#### Directions for this task:
Rewrite the part that opens with the line containing "True or false: 文化创意与策划实务" and closes with the line containing "How many data points does each series have?" as a numbered list, leaving out blank lines and the pictures.

#### Supplied information:

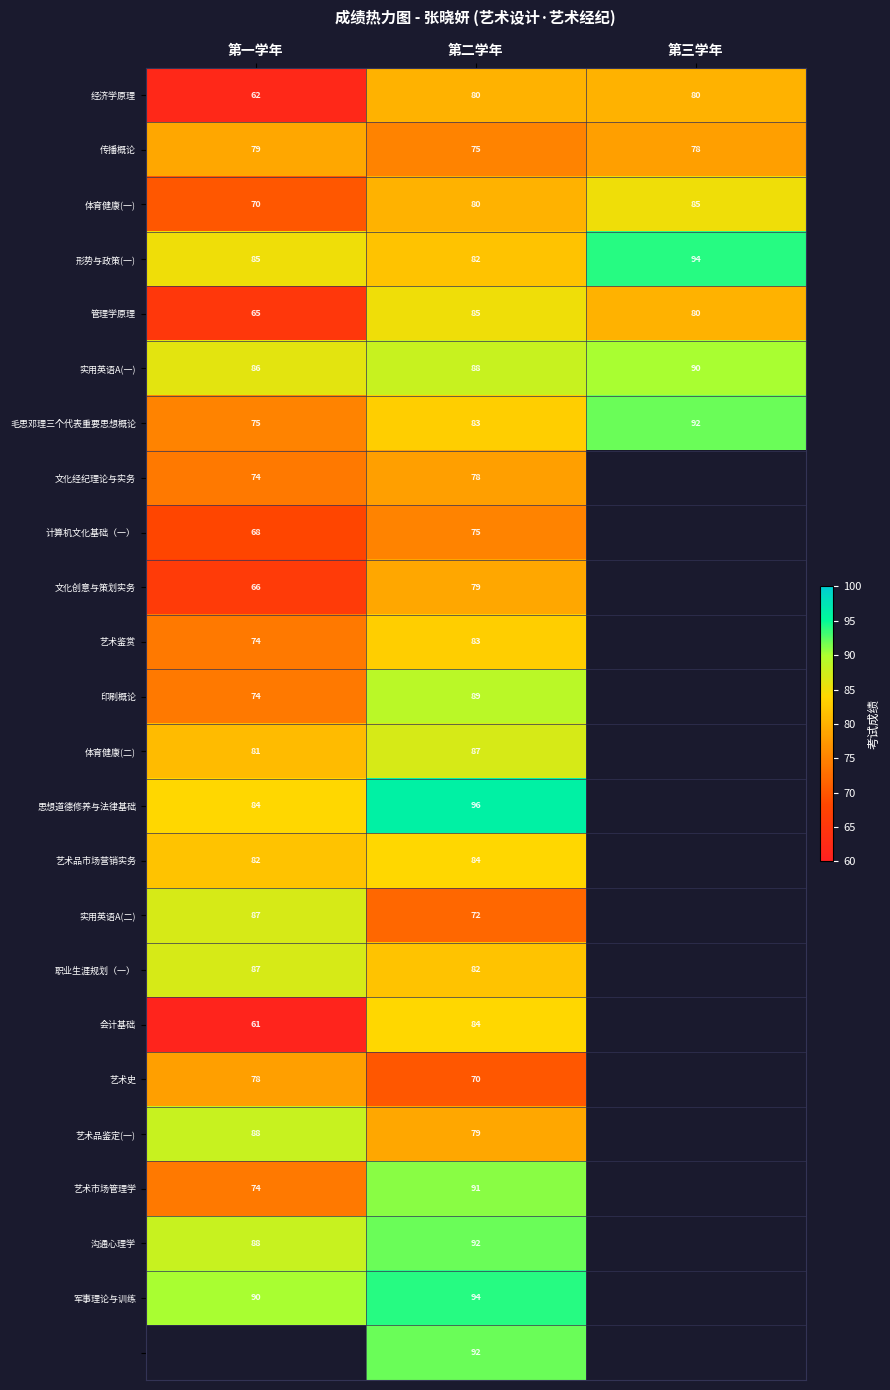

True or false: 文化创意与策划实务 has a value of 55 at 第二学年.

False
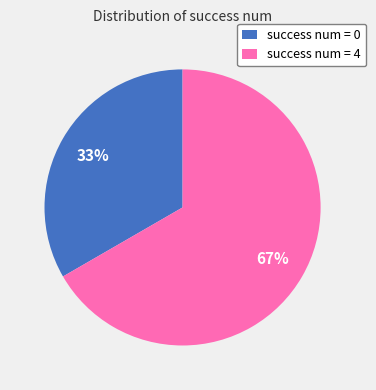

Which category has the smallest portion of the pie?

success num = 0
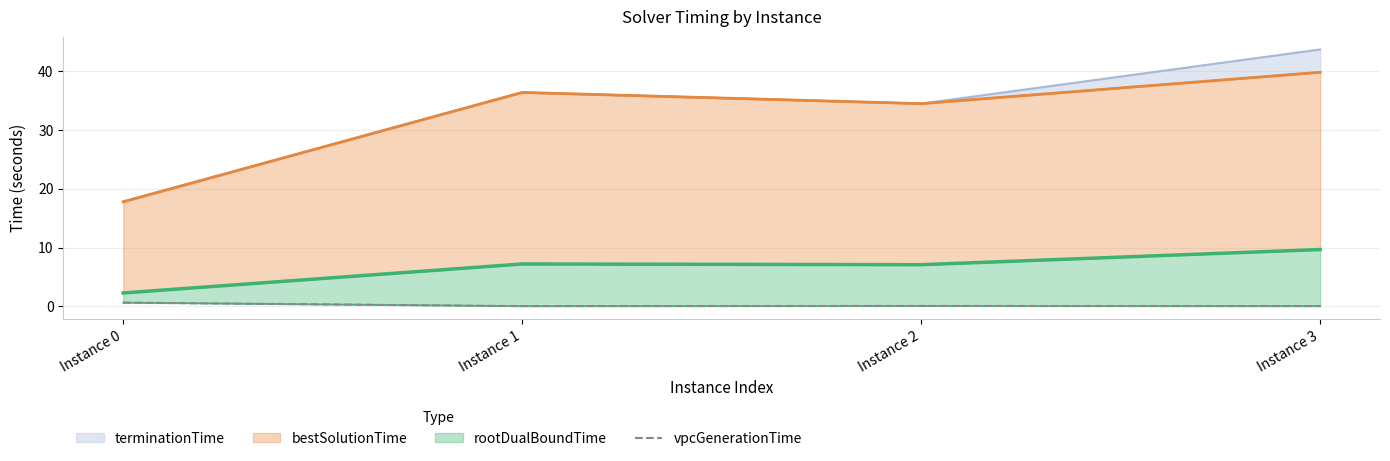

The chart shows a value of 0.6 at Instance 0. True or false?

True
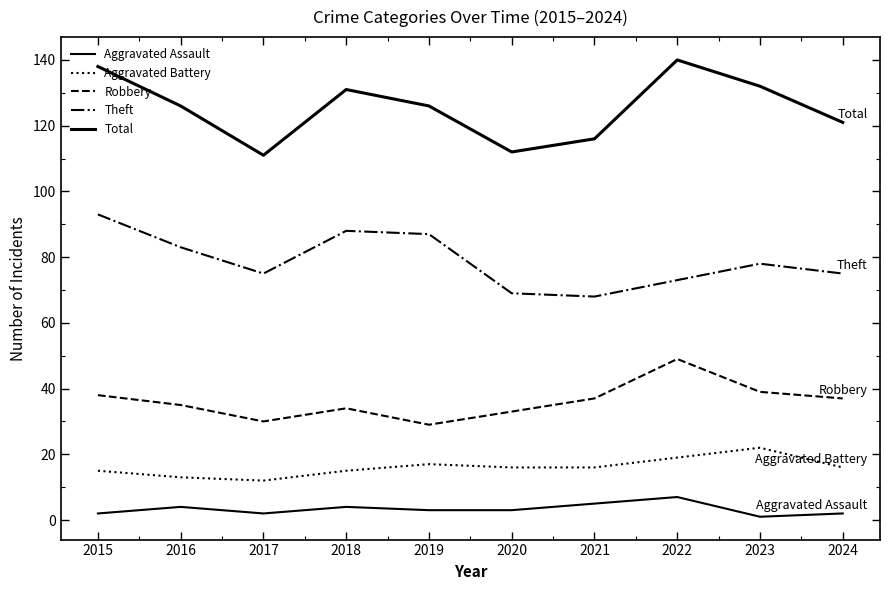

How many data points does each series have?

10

* * *

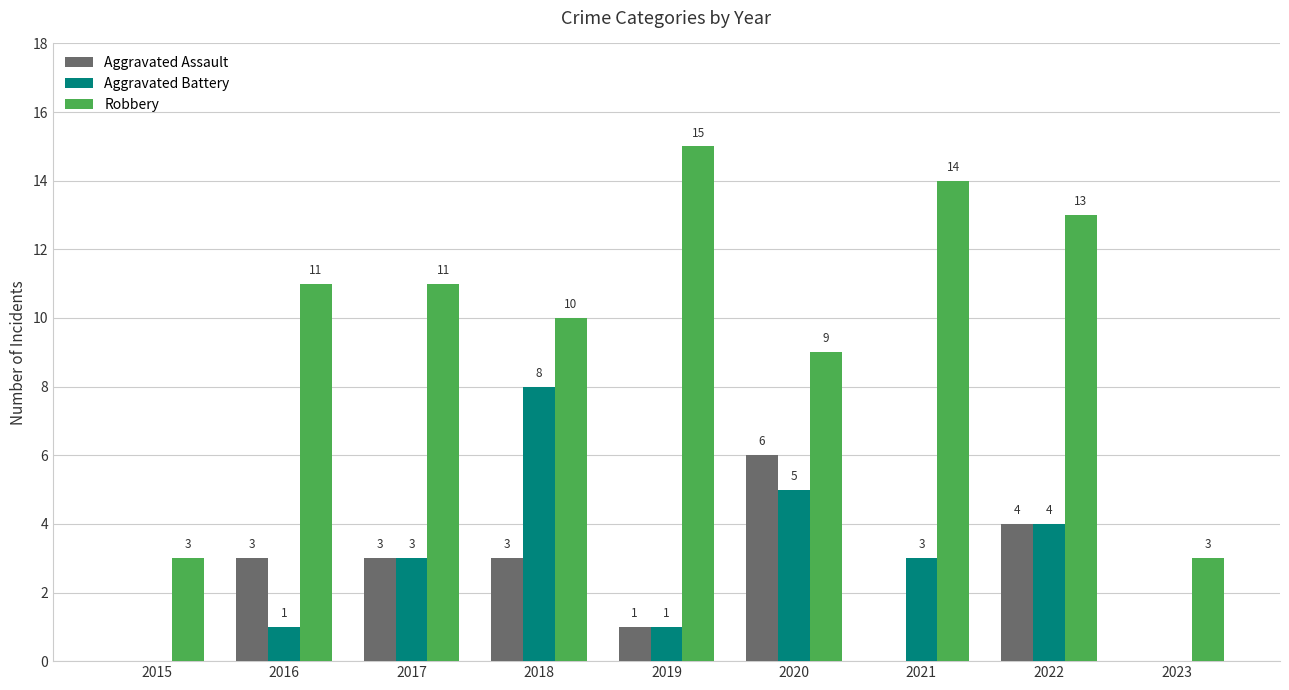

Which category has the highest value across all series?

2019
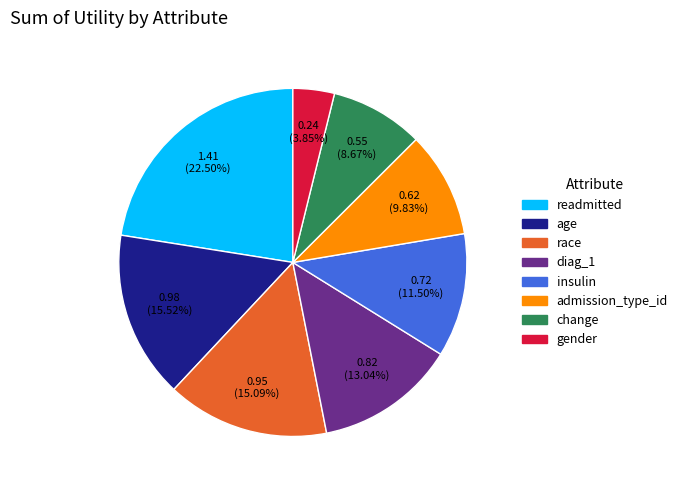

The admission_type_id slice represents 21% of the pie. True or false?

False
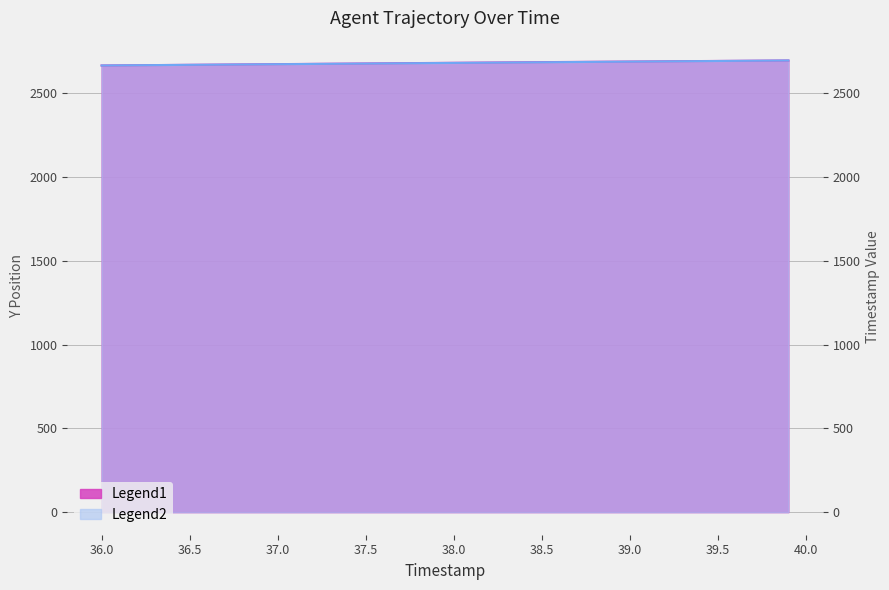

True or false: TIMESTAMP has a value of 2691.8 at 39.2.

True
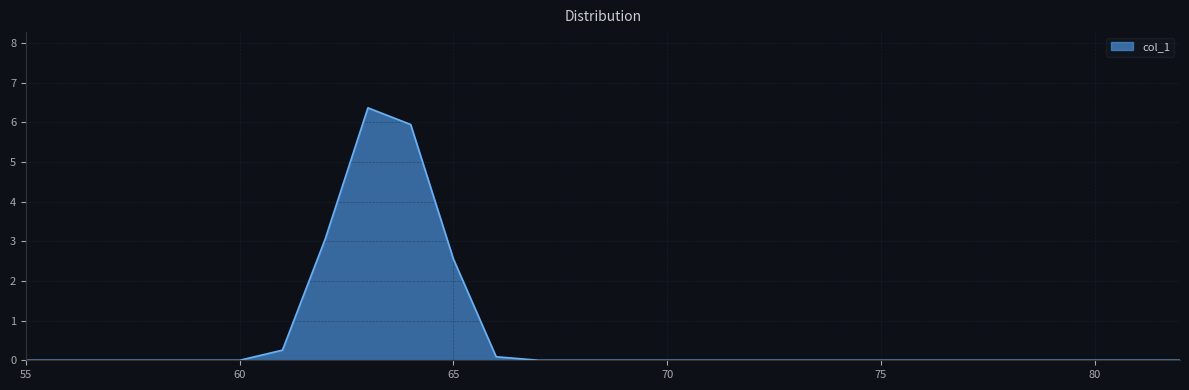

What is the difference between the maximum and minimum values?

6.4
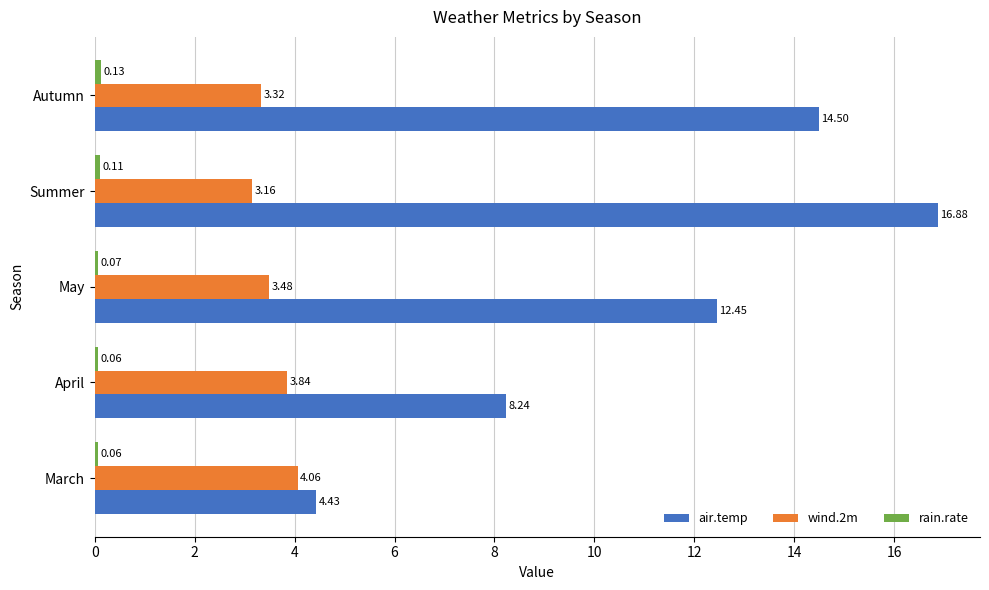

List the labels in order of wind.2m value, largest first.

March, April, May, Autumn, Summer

#### Written reply:
1. True or false: 文化创意与策划实务 has a value of 55 at 第二学年.
2. False
3. Which category has the smallest portion of the pie?
4. success num = 0
5. The chart shows a value of 0.6 at Instance 0. True or false?
6. True
7. How many data points does each series have?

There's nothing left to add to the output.